§ **WORK INSTRUCTIONS**
Your response must be made up of each line in the data below that contains the string "casalioy".

Records contained in a dataset
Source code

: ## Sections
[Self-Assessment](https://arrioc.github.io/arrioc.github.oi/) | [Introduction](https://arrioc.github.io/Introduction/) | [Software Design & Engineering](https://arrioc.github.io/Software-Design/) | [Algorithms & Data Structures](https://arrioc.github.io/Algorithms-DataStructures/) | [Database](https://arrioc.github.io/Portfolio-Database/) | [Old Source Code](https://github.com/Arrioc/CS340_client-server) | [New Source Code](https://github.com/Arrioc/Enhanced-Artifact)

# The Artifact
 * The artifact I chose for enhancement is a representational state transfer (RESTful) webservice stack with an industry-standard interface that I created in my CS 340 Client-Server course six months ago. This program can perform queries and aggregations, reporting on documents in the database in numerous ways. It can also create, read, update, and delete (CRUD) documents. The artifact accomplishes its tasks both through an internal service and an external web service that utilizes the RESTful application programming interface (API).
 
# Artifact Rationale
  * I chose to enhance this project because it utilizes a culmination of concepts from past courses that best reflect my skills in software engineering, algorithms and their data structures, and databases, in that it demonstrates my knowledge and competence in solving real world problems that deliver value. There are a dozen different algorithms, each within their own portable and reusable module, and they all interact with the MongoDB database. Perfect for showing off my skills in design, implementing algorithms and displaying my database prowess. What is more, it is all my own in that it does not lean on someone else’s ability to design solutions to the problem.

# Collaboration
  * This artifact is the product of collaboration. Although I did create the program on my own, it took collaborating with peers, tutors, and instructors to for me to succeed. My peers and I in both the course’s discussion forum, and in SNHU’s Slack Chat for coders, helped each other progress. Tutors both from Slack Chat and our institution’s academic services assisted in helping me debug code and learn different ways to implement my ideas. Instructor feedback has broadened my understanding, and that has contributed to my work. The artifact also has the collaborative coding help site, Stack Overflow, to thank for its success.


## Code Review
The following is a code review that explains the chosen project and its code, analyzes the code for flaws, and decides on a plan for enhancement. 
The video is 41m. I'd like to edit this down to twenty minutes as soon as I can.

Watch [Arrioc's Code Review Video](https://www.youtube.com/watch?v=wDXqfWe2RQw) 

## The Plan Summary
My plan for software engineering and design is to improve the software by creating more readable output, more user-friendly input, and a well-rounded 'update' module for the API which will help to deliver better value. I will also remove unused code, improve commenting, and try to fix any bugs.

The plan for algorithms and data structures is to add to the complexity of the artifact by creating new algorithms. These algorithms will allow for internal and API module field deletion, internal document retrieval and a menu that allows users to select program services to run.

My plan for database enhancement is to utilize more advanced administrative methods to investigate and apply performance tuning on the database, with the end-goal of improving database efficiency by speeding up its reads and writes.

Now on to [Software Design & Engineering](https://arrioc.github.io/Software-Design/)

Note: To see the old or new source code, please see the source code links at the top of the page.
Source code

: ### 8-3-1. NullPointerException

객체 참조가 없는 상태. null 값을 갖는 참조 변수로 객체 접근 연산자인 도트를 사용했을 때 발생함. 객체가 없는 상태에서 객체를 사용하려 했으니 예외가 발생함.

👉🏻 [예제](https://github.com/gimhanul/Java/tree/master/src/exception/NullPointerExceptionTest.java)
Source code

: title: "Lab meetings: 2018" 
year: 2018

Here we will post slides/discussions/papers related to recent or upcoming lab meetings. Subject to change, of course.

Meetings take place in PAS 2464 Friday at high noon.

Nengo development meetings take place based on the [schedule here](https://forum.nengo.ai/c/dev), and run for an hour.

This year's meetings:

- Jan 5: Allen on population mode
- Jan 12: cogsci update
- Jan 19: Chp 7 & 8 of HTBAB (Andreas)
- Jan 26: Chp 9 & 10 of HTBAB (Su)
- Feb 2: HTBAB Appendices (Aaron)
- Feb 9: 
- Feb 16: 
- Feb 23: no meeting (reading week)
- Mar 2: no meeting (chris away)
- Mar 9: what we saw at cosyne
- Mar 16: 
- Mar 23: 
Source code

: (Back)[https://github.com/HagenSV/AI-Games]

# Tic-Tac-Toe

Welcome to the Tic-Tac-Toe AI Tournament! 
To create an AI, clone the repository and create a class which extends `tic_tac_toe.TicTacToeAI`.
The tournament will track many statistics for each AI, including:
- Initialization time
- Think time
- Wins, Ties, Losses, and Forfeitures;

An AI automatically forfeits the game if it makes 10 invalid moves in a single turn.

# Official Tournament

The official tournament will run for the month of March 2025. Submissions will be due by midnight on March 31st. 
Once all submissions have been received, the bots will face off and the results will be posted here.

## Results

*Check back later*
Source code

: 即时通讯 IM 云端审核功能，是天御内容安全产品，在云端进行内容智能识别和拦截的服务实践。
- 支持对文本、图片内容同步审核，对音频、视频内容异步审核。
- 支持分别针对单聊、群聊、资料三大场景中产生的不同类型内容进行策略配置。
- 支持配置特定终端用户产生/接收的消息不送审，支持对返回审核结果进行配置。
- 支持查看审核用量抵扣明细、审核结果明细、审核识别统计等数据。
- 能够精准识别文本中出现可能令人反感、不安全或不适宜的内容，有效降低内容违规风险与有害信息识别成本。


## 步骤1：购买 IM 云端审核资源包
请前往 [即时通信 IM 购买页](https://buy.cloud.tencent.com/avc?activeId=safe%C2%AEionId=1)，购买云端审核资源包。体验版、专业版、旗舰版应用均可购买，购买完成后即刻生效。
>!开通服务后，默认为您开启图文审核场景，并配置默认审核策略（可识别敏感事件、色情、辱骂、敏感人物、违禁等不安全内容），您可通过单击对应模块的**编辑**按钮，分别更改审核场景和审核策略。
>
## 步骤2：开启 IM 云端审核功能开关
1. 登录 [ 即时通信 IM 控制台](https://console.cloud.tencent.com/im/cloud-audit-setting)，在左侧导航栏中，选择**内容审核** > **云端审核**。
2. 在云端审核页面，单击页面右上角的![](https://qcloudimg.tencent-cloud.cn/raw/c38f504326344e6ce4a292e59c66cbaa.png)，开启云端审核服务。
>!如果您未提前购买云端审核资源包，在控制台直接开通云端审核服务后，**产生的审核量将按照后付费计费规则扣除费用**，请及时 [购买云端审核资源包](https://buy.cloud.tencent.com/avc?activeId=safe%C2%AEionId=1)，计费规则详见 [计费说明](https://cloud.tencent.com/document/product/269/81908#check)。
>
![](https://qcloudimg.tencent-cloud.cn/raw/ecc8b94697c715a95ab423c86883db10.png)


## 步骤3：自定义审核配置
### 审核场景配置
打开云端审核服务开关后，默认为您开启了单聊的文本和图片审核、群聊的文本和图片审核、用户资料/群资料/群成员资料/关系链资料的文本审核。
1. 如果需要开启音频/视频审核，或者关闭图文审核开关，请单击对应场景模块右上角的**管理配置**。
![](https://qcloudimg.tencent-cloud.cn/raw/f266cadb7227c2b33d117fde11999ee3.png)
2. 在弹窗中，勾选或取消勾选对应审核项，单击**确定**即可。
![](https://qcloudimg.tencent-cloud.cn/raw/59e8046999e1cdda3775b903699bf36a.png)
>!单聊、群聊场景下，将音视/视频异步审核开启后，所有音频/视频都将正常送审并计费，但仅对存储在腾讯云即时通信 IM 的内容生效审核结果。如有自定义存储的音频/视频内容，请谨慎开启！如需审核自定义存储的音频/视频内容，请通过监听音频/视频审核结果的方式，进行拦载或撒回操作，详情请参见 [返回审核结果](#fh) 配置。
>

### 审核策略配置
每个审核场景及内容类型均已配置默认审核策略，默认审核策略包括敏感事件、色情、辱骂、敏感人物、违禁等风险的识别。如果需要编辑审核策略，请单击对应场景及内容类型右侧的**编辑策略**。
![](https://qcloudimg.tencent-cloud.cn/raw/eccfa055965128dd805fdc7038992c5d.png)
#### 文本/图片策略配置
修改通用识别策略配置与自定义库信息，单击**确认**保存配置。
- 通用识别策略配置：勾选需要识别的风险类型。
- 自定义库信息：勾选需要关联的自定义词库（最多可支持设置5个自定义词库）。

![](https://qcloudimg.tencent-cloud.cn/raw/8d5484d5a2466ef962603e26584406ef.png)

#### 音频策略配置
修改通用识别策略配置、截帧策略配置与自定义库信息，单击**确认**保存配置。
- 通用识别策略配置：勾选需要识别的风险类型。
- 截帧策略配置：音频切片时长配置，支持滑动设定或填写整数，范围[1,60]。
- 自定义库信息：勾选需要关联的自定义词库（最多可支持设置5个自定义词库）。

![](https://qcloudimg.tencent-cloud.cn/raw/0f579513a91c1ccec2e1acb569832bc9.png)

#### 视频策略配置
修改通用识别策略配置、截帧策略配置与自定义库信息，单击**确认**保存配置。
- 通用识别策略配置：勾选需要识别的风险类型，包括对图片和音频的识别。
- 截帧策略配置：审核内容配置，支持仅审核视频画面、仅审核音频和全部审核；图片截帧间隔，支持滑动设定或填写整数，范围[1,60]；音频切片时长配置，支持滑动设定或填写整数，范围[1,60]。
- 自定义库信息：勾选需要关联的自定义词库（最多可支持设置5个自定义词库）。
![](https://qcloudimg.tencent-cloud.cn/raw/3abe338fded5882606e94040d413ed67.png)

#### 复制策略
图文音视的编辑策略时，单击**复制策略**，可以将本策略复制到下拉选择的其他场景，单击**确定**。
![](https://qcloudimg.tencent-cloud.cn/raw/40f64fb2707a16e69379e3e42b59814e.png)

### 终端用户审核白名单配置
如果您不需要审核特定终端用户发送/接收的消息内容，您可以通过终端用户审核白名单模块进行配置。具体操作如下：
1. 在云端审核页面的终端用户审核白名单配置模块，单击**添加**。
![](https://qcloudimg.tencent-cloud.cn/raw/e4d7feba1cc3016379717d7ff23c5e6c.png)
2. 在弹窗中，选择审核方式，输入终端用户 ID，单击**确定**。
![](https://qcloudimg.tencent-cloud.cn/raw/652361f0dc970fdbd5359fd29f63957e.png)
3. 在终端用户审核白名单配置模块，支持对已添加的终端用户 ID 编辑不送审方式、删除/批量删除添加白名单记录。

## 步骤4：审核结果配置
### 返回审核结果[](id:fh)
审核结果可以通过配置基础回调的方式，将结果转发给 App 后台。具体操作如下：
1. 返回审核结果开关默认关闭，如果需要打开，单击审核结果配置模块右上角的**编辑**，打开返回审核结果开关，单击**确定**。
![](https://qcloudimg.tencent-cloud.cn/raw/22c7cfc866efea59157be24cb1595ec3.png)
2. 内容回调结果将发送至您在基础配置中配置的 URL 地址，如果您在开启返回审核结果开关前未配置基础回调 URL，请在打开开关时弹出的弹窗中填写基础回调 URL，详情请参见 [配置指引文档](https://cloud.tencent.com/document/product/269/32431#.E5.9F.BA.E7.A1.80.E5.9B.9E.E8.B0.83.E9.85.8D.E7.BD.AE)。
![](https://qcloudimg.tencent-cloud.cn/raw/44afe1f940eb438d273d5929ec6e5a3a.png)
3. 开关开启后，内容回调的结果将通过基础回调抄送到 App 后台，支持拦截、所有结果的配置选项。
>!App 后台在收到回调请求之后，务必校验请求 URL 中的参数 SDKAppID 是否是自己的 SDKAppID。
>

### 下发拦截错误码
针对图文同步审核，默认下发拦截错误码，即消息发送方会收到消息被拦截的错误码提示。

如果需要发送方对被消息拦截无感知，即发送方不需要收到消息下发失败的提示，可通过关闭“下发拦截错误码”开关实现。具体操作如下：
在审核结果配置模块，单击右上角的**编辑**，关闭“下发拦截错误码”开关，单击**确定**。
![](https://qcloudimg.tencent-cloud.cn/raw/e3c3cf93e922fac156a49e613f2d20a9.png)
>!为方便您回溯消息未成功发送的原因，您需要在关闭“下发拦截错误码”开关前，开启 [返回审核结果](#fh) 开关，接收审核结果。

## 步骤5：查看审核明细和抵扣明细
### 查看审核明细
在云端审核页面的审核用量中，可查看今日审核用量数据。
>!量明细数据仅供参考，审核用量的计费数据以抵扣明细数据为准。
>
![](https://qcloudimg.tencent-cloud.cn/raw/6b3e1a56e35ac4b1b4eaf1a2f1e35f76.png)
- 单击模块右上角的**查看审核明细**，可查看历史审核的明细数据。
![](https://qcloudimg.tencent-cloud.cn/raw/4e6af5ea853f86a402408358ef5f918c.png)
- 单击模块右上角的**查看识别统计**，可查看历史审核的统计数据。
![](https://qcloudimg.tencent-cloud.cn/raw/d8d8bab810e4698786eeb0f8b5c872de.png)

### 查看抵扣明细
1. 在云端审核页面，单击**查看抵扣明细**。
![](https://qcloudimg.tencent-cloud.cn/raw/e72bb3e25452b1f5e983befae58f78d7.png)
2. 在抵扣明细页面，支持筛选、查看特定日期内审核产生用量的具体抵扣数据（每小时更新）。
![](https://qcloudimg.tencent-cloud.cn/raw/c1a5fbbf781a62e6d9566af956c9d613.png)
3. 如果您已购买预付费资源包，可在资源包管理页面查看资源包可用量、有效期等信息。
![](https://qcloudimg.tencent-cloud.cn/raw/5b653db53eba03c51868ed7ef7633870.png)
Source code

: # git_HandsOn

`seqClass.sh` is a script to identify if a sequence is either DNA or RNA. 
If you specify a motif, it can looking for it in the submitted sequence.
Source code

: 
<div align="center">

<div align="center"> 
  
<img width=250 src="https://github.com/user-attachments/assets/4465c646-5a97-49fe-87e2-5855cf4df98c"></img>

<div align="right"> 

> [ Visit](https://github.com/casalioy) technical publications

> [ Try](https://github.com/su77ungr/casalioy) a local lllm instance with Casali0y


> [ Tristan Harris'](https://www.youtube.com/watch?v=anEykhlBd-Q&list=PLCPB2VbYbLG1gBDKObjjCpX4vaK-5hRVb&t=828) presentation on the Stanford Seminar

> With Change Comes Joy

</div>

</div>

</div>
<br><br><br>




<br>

§ **YOUR RESPONSE**
> [ Visit](https://github.com/casalioy) technical publications
> [ Try](https://github.com/su77ungr/casalioy) a local lllm instance with Casali0y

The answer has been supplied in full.